The Cardinals are 12-7, which has to qualify as one of the bigger surprises in the early going. I don't think it's going to last, but I also think that many pundits (probably including myself, though I don't think I ever published a pre-season prediction) underestimated this team in the spring.
I don't have any important points to make, but St. Louis is an interesting team, and I thought I'd poke around and see what factoids I could find:
- Of the six pitchers who have started games for the Cards so far this year, five of them--everybody but Lohse--have spent substantial time in the majors as relievers. Wainwright was always slated to become a starter, but everybody else has been an experiment of some sort or other.
- On that subject, I don't think you can give Dave Duncan enough credit. It must be frustrating for a team like the Reds to watch Duncan, year in and year out, take a couple of guys making the minimum and turn them into league-average-or-better 10 game winners. I certainly wouldn't mind if Jeff Weaver skipped extended spring training and did a few coaching sessions with Duncan before making an appearance for the Brewers.
- So far, the Cards are a very strong on-base team. Their team OBP is .365, a very close second to the Cubs at .366. Pujols is no surprise, and we saw the kind of ridiculous start Ryan Ludwick is having, but...Cesar Izturis and Adam Kennedy above .340? Really, Ankiel and Molina are the only sub-par OBP guys getting playing time.
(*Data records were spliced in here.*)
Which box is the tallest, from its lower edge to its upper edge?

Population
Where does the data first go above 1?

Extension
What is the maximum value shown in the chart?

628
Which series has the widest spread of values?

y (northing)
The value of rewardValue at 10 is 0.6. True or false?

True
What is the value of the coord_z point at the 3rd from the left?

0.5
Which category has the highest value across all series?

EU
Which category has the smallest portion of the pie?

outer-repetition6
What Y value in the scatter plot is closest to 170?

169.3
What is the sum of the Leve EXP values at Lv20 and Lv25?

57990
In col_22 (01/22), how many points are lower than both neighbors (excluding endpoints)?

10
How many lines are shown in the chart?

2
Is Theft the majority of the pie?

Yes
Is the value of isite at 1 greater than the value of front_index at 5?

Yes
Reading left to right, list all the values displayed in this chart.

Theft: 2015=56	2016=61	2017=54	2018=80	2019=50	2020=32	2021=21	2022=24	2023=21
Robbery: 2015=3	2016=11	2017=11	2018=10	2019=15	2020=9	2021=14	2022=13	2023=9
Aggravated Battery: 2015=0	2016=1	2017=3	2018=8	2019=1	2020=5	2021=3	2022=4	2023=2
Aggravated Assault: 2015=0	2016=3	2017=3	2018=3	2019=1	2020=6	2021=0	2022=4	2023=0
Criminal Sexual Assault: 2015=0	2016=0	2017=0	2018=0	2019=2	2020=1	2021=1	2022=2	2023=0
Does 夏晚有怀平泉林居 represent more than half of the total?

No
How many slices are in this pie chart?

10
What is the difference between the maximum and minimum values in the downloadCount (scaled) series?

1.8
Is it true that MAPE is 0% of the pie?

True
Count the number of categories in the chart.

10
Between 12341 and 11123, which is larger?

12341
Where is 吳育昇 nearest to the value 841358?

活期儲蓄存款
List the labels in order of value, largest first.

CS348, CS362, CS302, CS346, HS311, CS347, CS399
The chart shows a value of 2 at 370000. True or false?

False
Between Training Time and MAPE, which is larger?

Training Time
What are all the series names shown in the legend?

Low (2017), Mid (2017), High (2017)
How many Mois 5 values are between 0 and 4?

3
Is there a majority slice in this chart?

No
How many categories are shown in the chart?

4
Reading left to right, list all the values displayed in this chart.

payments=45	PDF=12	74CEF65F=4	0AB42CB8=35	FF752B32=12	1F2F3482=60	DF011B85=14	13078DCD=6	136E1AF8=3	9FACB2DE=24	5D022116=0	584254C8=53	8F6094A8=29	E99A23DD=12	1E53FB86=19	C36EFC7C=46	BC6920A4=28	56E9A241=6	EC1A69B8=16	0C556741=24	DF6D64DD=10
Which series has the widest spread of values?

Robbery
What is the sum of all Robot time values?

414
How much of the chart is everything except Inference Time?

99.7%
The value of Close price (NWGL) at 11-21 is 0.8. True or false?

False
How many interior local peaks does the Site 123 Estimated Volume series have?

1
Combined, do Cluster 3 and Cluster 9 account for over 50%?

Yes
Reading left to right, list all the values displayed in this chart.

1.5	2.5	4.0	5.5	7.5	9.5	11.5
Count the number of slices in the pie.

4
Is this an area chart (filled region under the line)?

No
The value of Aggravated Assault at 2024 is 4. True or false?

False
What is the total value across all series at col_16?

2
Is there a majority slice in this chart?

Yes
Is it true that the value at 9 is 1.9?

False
- During the series in St. Louis, I heard from a few different angles that Jason Isringhausen might be the best closer in the division. I guess you can make the argument, but at this point, it's more because the competition is in such flux than because of his dominance. I haven't been sold on Izzy for a couple of years, and I continue to be skeptical. Sure, he'll rack up 35 saves (just like Gagne will), but I don't think he'll be the shutdown guy of 3-5 years ago.
- Are the Cards still a stellar defensive team? I don't know. Molina and Pujols are great, and Izturis has that reputation, but Glaus instead of Rolen is a huge step down, and Edmonds is gone, too. Certainly Chris Duncan is not a strong fielder in left, and while Ankiel is still something of an unknown quantity (remember, arms get talked about, but range matters more in the long run) in center, I think it's safe to assume he won't be gold glove-worthy in his first year. One approximation we can use is Defensive Efficiency, which measures the number of batted balls that turn into outs. The Cards are currently at .702, which is a little below average. (The Brewers are at .718, so take that for what it's worth.)
- St. Louis has now played their entire season series with the Giants, and lost four out of seven. That's not an endorsement of their playoff chances. True, two of those losses came at the hands of Tim Lincecum, but the other two were thanks to Kevin Correia and Jonathan Sanchez. I'm not going to pretend that I can tell a team's chances from a few games against one opponent, but...3-4 against San Fran?
- I mentioned yesterday that teams tend to revert to average in extra inning games; the same is true in one-run games. The Cards have played five one-run games, and won four of them. Perhaps they'll lose one or two in Milwaukee.